What to work on:
What is needed here is an exact copy of all the entries below.

□ □ □ □ □ □ □

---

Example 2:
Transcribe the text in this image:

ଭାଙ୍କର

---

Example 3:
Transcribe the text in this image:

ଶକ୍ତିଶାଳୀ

□ □ □ □ □ □ □

Written solution:
---

Example 2:
Transcribe the text in this image:

ଭାଙ୍କର

---

Example 3:
Transcribe the text in this image:

ଶକ୍ତିଶାଳୀ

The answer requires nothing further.